Lista de actividades -
1. Vuelve a escribir, sin cambiar nada, el fragmento del texto sobre los libros de castillos que va desde "Uno reconoce haber" hasta "o menor fortuna.", incluidas estas últimas palabras.
2. Prolonga el texto sobre los libros de castillos a partir de la última oración que aparece.

Texto para leer -
☆ ☆ ☆ ☆ ☆ ☆ ☆

            Uno reconoce haber sentido desde siempre cierto interés por este tipo de publicaciones, y no ha desaprovechado la ocasión de adquirir cuando le ha sido posible, y de conocer a fondo todo lo mejor que sobre el particular cayó en sus manos, y ahí incluye el "Castillos de España" de don Carlos Sarthou Carreres, al que por muy poco no llegó a conocer en su casa de Játiva, pero sí a su hija Lidia y al inmenso tesoro de su biblioteca; y el "Castillos de Guadalajara" de don Francisco Layna, padre y señor por excelencia de nuestra historia y de nuestro arte provincial; y algunos otros menos señeros, más de andar por casa, que durante los últimos años se han dejado ver en los escaparates de las librerías con mayor o menor fortuna.

            El libro del Dr. Herrera tiene poco que ver con los antes referidos; se trata de una guía útil, bien documentada, libro de bolsillo o de guantera de automóvil, para llegarse al sitio valiéndose de él y documentarse in situ a través de su lectu­ra. Su autor conoce el tema con profundidad, ha paseado las ruinas, ha fotografiado las piedras, ha buscado después en los libros de Historia y en otros documentos quiénes fueron los que ocuparon aquellas fortificaciones, quiénes las ocuparon, cuando y por qué, que acontecimientos más destacables ocurrie­ron allí; y si todo era poco, también nos indica en su libro el camino por donde ir y a veces hasta el lugar más próximo en que aparcar el coche. Ni qué decir que sobre tipos de casti­llos, estructura y partes de que constan, castillos desapare­cidos, castillos de los moros, castillos mendocinos, y tantas curiosidades más en torno al tema, figuran en el libro a manera de curso rápido sobre todo lo que se debe saber para estar al día.

☆ ☆ ☆ ☆ ☆ ☆ ☆

Datos en bruto -
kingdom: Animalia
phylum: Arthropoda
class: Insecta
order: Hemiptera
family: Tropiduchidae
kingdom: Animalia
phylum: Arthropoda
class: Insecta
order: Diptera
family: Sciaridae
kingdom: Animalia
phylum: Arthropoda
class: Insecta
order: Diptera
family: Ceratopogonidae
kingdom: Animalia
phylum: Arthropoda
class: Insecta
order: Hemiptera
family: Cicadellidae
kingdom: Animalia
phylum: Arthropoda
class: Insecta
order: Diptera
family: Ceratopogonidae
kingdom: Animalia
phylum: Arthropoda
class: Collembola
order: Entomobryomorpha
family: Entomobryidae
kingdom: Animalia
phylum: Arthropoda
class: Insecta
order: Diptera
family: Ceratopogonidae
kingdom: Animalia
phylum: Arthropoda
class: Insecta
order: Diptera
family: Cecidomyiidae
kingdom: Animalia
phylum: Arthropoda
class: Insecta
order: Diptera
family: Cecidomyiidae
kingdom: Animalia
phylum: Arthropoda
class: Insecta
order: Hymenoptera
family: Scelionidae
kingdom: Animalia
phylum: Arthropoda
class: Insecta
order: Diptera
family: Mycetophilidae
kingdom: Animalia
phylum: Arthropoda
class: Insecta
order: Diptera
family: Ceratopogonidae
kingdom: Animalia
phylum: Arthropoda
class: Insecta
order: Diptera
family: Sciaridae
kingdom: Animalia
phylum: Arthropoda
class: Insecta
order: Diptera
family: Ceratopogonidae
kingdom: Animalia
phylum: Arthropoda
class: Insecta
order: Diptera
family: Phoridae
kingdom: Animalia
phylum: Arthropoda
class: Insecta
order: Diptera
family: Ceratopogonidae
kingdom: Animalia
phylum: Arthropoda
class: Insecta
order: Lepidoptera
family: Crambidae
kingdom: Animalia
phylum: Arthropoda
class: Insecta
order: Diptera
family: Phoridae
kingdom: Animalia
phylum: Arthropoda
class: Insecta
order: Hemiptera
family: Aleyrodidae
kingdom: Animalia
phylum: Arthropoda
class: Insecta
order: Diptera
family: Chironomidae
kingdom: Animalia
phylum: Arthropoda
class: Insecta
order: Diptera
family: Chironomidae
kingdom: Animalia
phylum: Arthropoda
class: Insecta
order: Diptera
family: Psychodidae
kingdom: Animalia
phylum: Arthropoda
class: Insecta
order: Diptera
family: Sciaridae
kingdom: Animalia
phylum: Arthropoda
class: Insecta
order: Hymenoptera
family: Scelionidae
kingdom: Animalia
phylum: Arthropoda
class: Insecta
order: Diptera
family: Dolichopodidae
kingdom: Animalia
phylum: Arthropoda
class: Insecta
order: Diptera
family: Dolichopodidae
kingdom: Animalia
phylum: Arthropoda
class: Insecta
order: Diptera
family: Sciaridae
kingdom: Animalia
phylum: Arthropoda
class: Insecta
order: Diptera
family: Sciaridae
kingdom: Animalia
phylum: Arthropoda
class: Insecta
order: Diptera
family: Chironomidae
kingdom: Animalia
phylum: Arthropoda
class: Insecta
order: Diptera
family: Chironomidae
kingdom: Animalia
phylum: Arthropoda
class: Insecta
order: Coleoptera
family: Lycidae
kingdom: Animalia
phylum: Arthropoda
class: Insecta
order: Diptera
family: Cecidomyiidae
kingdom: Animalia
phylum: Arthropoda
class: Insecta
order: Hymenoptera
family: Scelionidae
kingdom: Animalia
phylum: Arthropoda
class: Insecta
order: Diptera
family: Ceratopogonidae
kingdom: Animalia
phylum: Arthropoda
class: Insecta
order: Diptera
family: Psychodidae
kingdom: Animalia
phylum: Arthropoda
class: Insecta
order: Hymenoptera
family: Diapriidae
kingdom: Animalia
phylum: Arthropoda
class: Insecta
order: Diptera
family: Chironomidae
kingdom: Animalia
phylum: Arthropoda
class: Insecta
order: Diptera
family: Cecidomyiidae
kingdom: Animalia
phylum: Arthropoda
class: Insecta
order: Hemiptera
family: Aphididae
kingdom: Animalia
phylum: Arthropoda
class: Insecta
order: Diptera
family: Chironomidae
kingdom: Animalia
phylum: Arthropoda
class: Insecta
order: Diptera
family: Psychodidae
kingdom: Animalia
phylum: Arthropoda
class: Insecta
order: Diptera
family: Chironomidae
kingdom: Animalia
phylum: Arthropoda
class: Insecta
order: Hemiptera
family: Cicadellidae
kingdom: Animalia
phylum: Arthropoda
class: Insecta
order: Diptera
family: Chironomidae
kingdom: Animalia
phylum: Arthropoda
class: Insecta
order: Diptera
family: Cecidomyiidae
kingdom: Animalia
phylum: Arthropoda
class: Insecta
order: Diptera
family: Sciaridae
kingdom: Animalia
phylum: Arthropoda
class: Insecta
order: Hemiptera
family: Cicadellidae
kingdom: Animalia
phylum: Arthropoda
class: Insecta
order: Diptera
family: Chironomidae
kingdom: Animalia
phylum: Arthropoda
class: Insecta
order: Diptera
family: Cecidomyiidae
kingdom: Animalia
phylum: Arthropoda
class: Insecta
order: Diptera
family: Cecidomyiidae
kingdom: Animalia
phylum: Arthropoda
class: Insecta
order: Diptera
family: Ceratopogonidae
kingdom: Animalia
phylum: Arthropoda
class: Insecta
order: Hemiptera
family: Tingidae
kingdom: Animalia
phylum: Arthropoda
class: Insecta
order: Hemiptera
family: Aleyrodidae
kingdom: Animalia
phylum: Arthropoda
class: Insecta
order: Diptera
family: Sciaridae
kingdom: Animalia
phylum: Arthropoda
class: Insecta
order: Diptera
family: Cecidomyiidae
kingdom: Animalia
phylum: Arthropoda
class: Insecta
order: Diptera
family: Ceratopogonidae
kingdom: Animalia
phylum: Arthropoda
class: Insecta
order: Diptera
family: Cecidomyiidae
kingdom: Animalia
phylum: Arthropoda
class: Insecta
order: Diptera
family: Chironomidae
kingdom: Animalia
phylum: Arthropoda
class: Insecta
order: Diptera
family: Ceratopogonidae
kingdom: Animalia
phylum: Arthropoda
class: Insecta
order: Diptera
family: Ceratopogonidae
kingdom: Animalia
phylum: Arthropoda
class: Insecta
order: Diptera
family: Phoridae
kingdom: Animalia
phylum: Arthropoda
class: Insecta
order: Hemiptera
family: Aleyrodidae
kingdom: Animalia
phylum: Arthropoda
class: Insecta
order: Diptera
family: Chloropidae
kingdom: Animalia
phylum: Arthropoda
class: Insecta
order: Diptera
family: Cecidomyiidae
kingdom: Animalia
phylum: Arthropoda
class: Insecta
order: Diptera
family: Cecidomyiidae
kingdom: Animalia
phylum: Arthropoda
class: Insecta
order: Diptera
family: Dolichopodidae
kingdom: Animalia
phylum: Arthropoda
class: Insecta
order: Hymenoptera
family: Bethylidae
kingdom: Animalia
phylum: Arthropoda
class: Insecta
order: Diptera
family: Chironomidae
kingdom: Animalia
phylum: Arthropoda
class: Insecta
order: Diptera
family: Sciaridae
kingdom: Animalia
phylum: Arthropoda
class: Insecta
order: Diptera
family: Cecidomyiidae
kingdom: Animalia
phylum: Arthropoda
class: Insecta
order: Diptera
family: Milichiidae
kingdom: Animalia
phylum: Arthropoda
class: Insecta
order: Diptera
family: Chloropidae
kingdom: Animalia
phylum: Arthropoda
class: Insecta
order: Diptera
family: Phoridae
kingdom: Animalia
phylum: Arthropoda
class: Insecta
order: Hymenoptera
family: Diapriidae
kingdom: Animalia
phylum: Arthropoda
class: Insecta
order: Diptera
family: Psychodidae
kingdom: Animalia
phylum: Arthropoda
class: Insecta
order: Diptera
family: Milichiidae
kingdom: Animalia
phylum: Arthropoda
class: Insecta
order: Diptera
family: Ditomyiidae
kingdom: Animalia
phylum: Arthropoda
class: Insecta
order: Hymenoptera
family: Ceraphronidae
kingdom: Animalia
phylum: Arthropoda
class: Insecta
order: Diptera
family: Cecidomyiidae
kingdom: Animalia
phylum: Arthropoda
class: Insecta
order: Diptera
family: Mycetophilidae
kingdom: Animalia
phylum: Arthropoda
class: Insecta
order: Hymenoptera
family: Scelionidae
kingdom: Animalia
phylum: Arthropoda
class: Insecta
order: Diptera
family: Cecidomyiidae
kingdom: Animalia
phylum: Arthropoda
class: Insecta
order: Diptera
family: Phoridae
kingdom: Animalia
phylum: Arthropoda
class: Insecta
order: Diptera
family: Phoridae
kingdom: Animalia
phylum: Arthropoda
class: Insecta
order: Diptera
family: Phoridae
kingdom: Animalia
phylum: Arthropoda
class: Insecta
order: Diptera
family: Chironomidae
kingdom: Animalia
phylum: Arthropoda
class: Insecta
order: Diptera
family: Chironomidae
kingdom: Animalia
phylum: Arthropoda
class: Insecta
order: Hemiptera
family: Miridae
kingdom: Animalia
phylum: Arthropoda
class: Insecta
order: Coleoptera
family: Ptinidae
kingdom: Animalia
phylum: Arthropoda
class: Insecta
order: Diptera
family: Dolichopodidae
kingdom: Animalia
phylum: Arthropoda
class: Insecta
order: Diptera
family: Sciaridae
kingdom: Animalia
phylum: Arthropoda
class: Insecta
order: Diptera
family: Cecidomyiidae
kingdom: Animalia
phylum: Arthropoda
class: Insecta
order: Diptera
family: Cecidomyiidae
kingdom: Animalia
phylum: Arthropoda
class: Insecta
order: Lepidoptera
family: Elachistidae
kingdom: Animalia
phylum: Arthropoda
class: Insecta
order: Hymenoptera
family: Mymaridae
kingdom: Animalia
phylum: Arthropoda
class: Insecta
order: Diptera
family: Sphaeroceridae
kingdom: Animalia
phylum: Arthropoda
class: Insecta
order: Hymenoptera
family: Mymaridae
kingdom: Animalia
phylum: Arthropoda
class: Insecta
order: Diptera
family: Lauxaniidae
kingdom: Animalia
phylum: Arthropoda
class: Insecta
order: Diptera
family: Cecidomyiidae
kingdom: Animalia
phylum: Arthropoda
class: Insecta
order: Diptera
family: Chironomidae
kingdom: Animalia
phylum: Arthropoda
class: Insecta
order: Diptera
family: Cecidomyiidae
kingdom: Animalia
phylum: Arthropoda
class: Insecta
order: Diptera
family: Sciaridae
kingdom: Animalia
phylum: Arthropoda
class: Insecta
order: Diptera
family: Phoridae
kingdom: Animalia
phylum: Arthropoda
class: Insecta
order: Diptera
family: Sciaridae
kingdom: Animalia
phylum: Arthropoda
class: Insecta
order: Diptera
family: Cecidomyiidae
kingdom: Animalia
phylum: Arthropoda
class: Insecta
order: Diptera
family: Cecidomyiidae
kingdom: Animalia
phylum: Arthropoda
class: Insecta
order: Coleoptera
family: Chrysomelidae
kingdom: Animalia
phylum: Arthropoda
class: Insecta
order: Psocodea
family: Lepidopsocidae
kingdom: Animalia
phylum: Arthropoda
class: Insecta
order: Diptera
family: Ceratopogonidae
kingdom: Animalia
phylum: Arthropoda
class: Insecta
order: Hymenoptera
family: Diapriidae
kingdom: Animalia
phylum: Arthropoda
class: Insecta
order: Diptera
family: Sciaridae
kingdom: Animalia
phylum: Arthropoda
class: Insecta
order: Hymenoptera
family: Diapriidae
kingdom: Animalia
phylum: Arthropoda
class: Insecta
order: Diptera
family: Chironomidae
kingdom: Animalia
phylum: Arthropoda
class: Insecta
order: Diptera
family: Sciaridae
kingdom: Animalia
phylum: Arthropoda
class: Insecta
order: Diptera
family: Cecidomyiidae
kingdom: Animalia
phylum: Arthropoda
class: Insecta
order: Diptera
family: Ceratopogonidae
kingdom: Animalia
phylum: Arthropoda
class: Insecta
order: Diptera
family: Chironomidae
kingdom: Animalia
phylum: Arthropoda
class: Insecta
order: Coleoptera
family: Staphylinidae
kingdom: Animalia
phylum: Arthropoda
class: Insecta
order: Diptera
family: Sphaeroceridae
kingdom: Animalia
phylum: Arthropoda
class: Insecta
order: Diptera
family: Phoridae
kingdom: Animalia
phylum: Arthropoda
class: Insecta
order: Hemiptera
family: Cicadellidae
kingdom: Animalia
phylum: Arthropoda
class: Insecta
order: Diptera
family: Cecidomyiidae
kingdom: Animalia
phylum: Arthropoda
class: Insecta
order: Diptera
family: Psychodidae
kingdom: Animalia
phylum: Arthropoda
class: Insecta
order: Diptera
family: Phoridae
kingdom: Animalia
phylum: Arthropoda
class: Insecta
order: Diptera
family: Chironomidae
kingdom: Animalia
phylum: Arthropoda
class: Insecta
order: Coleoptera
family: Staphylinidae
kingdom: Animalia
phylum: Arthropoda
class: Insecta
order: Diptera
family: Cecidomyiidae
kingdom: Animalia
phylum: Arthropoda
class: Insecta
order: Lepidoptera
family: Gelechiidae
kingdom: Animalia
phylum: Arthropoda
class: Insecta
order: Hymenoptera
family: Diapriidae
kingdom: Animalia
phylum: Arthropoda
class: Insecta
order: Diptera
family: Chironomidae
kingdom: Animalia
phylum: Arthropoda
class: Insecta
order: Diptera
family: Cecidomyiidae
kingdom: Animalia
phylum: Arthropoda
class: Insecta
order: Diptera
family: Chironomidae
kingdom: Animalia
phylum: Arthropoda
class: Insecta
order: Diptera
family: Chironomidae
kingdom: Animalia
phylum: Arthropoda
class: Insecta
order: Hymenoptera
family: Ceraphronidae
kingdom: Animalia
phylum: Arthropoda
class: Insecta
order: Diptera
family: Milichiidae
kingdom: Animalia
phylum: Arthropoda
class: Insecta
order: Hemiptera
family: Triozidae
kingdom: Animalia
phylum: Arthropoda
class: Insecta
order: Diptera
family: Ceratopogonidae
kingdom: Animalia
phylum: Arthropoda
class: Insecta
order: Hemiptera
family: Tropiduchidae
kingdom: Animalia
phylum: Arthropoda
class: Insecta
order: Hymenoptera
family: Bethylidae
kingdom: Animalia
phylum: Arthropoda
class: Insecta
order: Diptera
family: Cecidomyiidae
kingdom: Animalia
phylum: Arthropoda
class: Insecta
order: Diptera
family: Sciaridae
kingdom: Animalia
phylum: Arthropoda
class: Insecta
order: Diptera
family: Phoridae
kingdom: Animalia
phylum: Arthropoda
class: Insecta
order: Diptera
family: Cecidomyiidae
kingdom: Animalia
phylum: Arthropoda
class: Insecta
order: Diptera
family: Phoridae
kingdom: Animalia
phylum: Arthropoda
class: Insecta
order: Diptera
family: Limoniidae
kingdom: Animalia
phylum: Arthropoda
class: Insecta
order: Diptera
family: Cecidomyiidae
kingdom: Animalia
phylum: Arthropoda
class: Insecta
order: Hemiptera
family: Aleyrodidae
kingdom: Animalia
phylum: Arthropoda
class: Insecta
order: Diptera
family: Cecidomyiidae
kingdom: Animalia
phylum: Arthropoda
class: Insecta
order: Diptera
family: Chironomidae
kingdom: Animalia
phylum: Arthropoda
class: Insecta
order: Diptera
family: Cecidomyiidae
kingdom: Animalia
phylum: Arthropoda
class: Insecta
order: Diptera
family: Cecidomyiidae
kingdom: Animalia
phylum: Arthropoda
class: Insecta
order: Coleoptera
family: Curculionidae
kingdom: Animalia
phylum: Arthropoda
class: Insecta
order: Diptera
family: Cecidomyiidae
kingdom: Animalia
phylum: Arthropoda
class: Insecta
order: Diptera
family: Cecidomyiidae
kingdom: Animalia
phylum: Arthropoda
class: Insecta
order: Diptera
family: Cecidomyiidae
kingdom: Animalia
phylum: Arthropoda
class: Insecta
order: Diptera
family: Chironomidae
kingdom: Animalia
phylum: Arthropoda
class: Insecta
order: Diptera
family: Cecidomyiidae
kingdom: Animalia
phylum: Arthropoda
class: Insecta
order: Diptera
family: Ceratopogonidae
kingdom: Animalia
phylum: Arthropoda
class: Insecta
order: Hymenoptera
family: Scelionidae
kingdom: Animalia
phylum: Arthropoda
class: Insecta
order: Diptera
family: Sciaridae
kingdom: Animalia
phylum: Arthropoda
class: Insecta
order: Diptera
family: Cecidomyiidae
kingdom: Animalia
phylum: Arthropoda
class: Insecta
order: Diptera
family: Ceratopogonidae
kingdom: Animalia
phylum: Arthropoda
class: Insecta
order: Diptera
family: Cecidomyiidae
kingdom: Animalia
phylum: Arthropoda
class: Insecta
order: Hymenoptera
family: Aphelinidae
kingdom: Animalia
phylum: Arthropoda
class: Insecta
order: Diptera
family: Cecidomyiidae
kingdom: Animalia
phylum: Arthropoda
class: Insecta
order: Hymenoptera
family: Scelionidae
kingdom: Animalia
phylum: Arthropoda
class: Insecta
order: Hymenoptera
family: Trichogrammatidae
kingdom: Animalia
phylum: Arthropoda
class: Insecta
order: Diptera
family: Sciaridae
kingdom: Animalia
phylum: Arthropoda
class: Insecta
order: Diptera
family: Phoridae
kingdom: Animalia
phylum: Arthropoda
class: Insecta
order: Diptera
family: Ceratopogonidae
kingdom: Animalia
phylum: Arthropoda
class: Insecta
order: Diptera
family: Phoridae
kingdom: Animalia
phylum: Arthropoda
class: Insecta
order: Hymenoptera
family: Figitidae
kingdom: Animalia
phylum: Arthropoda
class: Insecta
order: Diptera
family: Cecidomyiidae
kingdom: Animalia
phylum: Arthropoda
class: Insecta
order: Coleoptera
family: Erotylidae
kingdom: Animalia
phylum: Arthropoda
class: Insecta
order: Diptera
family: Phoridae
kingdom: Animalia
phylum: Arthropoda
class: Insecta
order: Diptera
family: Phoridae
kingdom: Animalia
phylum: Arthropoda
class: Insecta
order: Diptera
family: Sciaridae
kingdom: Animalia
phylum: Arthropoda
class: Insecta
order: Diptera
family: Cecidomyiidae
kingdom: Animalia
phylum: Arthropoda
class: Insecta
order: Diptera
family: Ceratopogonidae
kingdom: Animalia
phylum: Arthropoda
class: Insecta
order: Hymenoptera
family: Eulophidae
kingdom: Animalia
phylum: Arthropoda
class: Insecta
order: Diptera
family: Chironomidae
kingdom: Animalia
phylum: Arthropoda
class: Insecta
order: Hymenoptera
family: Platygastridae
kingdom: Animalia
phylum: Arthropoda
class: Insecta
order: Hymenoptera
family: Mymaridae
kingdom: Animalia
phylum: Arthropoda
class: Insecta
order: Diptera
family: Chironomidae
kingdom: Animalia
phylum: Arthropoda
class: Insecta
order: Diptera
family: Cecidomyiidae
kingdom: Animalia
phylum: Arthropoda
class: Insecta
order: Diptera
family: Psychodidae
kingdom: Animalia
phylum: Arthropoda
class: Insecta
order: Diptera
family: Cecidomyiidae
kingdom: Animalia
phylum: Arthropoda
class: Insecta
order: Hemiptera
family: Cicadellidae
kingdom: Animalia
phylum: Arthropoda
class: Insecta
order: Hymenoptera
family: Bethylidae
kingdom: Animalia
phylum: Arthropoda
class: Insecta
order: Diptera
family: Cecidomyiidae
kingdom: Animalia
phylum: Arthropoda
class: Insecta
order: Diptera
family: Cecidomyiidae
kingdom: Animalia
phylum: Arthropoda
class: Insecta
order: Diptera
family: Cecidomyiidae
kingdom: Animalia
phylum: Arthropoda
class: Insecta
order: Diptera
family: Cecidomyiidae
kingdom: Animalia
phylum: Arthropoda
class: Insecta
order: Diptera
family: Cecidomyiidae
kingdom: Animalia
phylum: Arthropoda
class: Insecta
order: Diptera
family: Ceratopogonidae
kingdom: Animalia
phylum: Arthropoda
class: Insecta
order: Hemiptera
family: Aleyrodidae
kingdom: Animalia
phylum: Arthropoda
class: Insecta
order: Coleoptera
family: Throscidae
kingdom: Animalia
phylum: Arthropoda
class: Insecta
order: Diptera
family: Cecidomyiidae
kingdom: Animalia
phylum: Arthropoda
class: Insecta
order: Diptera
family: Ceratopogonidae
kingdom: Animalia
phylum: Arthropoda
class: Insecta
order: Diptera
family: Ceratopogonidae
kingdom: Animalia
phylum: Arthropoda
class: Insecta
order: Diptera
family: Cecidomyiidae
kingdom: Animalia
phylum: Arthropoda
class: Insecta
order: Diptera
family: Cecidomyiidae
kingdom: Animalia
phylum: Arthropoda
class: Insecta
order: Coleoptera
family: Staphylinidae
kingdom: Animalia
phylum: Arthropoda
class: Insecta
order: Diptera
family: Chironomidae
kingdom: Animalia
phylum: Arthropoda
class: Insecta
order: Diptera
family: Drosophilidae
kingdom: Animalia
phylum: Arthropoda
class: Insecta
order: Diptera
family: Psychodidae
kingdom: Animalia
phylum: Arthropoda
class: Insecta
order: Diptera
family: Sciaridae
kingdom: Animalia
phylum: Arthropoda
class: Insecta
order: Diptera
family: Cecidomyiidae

☆ ☆ ☆ ☆ ☆ ☆ ☆

Respuestas por tarea -
1.
Uno reconoce haber sentido desde siempre cierto interés por este tipo de publicaciones, y no ha desaprovechado la ocasión de adquirir cuando le ha sido posible, y de conocer a fondo todo lo mejor que sobre el particular cayó en sus manos, y ahí incluye el "Castillos de España" de don Carlos Sarthou Carreres, al que por muy poco no llegó a conocer en su casa de Játiva, pero sí a su hija Lidia y al inmenso tesoro de su biblioteca; y el "Castillos de Guadalajara" de don Francisco Layna, padre y señor por excelencia de nuestra historia y de nuestro arte provincial; y algunos otros menos señeros, más de andar por casa, que durante los últimos años se han dejado ver en los escaparates de las librerías con mayor o menor fortuna.

2.
            Hasta cincuenta y un castillos de la Provincia he podido contar en el índice a los que, con un estupendo servicio de fotografías, planos y dibujos, se hace referencia en esta publicación. Castillos famosos, restaurados, puestos hoy en servicio con funciones bastante diferentes a las que tuvieron en otro tiempo, como pudieran ser el de Sigüenza, ahora para­dor de turismos, o el de Torija, museo del "Viaje a la Alca­rria" de Cela, primero que sepamos dedicado a un libro y posteriormente, además, a muestrario de esta tierra a expensas de la Diputación Provincial. Casti­llos, por el contrario, de difícil localización y de muy escasa nombradía, pero que figuran en la historia particular de Guadalajara y de los cuales apenas queda algún muro en pie como testimonio, tales como el de Inesque en el término de Pálma­ces, el de Diempures en Cantalojas, el de Hita sobre su pulido cerro, o el de Alpetea en el Alto Tajo, que si lo fue o no lo fue, de él queda la fortísima peña con el nombre y la leyenda del caballero Montesinos, una de las más conocidas y con más profunda raíz en todos los puevblos de su entorno.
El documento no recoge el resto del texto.